With this background, if one sees the current practices of Performance Verification Test or Tablets (PVT), which are also marketed by the USP as Dissolution RS Tablets, these tablets do not appear to meet the requirement of a reference standard. The reasons are: (1) Dissolution RS Tablets release values are not independently determined. The values are set using the apparatuses, which are then assessed by the use of these tablets. (2) The RS tablets have different values for different apparatus (e.g., Basket and Paddle). PVT must have the same values for all commonly referred apparatuses, Basket, Paddle, Reciprocating, Flow-through, and any other apparatus or technique suggested in the future. This is similar to the current practices for other RS standards, which are expected to provide the same results (purity) whether tested by UV, TLC, HPLC, GC, etc. (3) These PV Tablets do not have desired outcome characteristics. As the dissolution testers are used to establish potential drug release quality/characteristics of products in humans, the RS tablets should have known release characteristics in humans independently determined, e.g. based on pharmacokinetic studies. (4) Similarly, the RS Tablets should also be from an approved product for human use and within its shelf-life duration.

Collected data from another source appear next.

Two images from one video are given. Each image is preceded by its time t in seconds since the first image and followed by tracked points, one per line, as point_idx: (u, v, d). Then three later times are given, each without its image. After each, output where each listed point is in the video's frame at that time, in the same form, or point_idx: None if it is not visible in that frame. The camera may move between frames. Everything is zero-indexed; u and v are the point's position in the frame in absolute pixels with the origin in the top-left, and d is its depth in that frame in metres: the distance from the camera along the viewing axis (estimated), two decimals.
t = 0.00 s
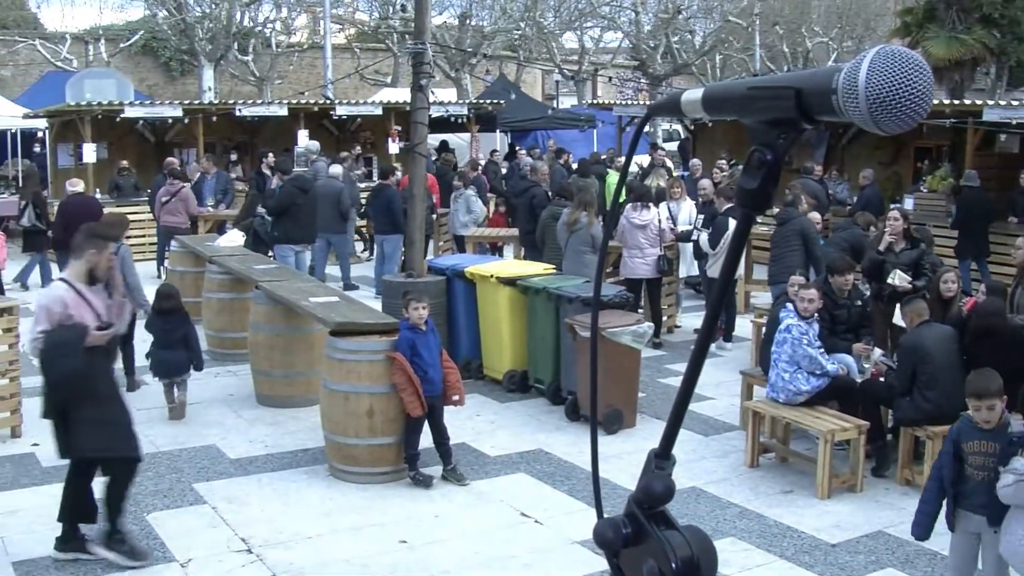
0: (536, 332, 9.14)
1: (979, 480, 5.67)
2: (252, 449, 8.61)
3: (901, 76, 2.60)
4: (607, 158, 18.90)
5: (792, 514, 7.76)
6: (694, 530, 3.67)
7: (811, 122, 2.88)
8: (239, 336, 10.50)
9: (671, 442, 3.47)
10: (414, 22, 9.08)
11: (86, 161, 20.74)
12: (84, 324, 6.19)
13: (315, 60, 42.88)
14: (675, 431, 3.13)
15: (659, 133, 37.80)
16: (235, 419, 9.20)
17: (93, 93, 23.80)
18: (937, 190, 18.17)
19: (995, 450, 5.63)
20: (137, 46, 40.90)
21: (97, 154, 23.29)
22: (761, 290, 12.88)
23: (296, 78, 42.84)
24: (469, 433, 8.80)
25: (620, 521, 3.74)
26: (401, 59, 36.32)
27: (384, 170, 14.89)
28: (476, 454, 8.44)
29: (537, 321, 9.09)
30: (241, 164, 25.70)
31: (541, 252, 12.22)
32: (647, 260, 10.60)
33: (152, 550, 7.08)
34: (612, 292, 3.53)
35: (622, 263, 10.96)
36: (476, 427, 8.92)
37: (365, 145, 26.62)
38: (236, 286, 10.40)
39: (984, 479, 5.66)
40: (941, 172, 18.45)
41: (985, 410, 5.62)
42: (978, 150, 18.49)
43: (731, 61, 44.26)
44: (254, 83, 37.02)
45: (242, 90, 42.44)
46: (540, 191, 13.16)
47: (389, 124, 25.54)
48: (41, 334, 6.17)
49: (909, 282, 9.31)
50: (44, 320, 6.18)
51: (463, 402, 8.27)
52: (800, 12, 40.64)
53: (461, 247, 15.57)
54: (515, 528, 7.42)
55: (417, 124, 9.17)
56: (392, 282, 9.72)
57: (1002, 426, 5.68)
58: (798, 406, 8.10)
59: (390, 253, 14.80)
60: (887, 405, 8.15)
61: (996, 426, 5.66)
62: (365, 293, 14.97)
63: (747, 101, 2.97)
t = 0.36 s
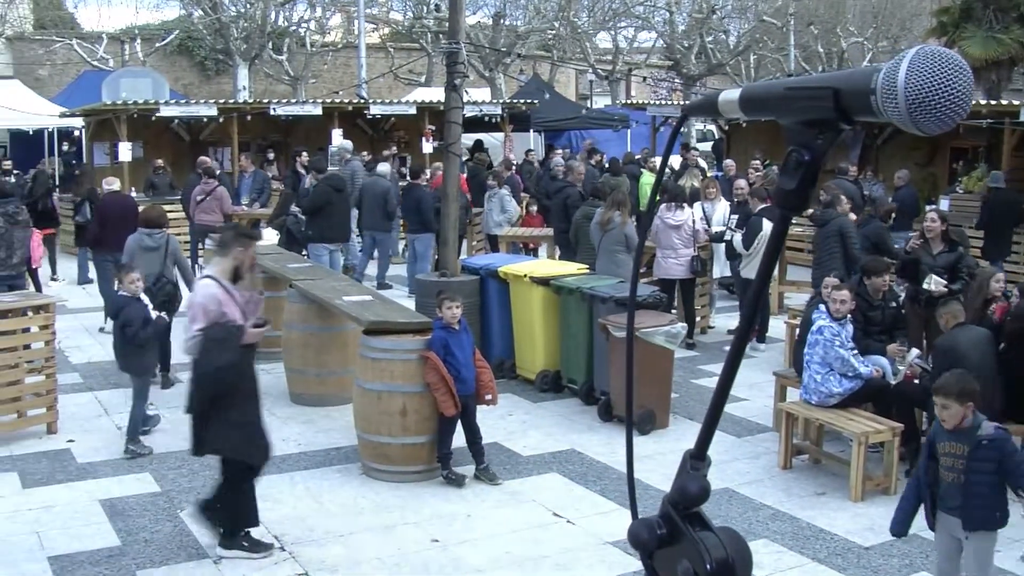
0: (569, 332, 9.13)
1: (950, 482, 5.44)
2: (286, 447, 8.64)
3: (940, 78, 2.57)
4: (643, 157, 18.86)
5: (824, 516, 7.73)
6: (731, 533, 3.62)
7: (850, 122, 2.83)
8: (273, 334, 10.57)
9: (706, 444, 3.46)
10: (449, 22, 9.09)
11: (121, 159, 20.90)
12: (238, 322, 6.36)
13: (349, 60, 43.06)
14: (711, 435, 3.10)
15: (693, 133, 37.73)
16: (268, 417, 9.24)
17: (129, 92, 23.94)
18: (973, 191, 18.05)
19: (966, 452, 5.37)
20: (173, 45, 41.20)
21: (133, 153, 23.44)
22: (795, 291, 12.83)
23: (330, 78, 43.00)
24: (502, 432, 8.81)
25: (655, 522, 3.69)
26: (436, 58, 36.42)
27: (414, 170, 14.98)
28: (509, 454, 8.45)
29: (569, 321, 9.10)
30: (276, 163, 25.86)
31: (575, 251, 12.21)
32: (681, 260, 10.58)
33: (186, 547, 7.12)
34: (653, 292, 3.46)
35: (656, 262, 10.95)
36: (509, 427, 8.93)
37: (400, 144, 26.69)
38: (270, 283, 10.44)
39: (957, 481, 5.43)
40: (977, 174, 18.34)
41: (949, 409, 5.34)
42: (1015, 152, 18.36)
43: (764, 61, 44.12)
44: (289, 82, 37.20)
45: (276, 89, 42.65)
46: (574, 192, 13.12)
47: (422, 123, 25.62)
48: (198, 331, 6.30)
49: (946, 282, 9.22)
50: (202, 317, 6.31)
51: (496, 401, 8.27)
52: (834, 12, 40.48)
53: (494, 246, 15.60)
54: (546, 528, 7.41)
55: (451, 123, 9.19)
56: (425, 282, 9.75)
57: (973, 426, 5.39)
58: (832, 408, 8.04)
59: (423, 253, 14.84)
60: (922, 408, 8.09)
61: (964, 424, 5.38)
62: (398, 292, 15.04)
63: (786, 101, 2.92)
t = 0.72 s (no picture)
0: (601, 332, 9.13)
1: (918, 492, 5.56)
2: (317, 446, 8.67)
3: (977, 79, 2.55)
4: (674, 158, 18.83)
5: (854, 518, 7.69)
6: (764, 536, 3.58)
7: (885, 123, 2.80)
8: (304, 332, 10.62)
9: (740, 445, 3.41)
10: (481, 22, 9.10)
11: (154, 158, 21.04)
12: (377, 319, 6.71)
13: (381, 59, 43.23)
14: (743, 440, 3.09)
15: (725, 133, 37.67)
16: (298, 416, 9.27)
17: (162, 90, 24.05)
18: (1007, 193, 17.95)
19: (923, 463, 5.52)
20: (206, 45, 41.50)
21: (166, 151, 23.50)
22: (828, 292, 12.79)
23: (362, 77, 43.13)
24: (532, 432, 8.81)
25: (687, 523, 3.66)
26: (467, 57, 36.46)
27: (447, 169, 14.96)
28: (539, 454, 8.44)
29: (601, 321, 9.10)
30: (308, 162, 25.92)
31: (606, 251, 12.20)
32: (712, 260, 10.57)
33: (217, 544, 7.15)
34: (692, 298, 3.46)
35: (688, 263, 10.95)
36: (539, 426, 8.93)
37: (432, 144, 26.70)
38: (302, 282, 10.48)
39: (918, 491, 5.56)
40: (1011, 176, 18.24)
41: (905, 417, 5.47)
42: None
43: (796, 60, 44.08)
44: (321, 81, 37.38)
45: (308, 88, 42.82)
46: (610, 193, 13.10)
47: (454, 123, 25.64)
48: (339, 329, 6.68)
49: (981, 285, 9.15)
50: (342, 315, 6.68)
51: (526, 401, 8.26)
52: (867, 12, 40.30)
53: (526, 245, 15.60)
54: (576, 528, 7.41)
55: (483, 123, 9.21)
56: (456, 281, 9.77)
57: (930, 437, 5.50)
58: (864, 411, 7.99)
59: (453, 252, 14.88)
60: (954, 410, 8.04)
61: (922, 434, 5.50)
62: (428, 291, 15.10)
63: (821, 102, 2.88)
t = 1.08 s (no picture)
0: (631, 332, 9.10)
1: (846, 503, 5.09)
2: (345, 444, 8.70)
3: (1012, 78, 2.56)
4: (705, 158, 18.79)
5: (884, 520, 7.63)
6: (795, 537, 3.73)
7: (918, 124, 2.85)
8: (334, 331, 10.68)
9: (768, 450, 3.68)
10: (510, 21, 9.10)
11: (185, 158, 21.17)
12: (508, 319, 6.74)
13: (411, 59, 43.30)
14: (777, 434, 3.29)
15: (755, 133, 37.53)
16: (328, 414, 9.30)
17: (194, 90, 24.15)
18: None
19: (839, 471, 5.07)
20: (237, 44, 41.69)
21: (198, 151, 23.59)
22: (858, 293, 12.73)
23: (392, 77, 43.23)
24: (561, 432, 8.81)
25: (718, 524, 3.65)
26: (497, 56, 36.48)
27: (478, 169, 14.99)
28: (568, 454, 8.44)
29: (631, 322, 9.08)
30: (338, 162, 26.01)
31: (635, 251, 12.18)
32: (741, 260, 10.54)
33: (246, 542, 7.19)
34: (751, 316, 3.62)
35: (717, 263, 10.88)
36: (567, 427, 8.93)
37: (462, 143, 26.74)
38: (331, 281, 10.54)
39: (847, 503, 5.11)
40: None
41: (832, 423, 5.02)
42: None
43: (828, 60, 43.81)
44: (349, 80, 37.50)
45: (338, 88, 42.95)
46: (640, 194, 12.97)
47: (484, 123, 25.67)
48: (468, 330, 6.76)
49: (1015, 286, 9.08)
50: (472, 316, 6.77)
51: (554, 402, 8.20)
52: (898, 11, 40.04)
53: (555, 245, 15.62)
54: (604, 528, 7.40)
55: (512, 122, 9.24)
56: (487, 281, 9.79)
57: (856, 445, 5.01)
58: (896, 414, 8.00)
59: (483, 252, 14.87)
60: (986, 412, 7.99)
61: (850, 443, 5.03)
62: (457, 290, 15.14)
63: (856, 101, 2.94)
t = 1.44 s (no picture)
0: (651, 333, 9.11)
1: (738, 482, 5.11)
2: (367, 442, 8.72)
3: None
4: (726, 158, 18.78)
5: (905, 522, 7.61)
6: (819, 542, 3.55)
7: (945, 125, 2.71)
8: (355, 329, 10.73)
9: (791, 447, 3.44)
10: (532, 21, 9.11)
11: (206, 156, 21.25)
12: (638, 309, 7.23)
13: (433, 58, 43.39)
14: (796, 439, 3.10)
15: (777, 134, 37.50)
16: (349, 413, 9.31)
17: (215, 90, 24.22)
18: None
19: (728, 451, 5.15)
20: (259, 43, 41.82)
21: (219, 150, 23.66)
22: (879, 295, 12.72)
23: (413, 77, 43.32)
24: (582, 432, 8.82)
25: (740, 524, 3.69)
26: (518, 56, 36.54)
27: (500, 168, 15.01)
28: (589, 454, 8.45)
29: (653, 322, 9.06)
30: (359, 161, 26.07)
31: (657, 251, 12.19)
32: (761, 261, 10.54)
33: (266, 539, 7.20)
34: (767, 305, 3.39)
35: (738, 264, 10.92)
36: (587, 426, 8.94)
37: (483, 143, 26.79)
38: (352, 280, 10.60)
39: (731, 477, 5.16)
40: None
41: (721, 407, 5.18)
42: None
43: (850, 61, 43.70)
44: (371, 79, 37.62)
45: (360, 87, 43.07)
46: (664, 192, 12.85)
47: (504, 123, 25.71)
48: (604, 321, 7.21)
49: None
50: (608, 308, 7.21)
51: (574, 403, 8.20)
52: (921, 11, 39.96)
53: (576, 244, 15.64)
54: (624, 529, 7.39)
55: (534, 122, 9.26)
56: (507, 280, 9.78)
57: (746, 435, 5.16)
58: (917, 415, 7.94)
59: (505, 252, 14.86)
60: (1008, 415, 7.97)
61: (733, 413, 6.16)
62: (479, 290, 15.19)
63: (881, 101, 2.80)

It is hoped that the suggestion will help develop improved RS Tablets and alleviate the difficulties one faces in using current Performance Evaluation Tablets.
In the absence of appropriate RS tablets, one may evaluate and establish operational parameters of the apparatus based on relative dissolution testing. In this case, one may analyze two products of know release characteristics in humans of the same API product, such as IR and ER. Both products should provide differential drug release characteristics within their recommended (prescription) dosage intervals. Based on such testing, the operational parameters of the apparatuses are set (fixed), which would be used for testing the test product. The product(s) used to establish or determine the operating parameters for the apparatuses would become the RS Tablets.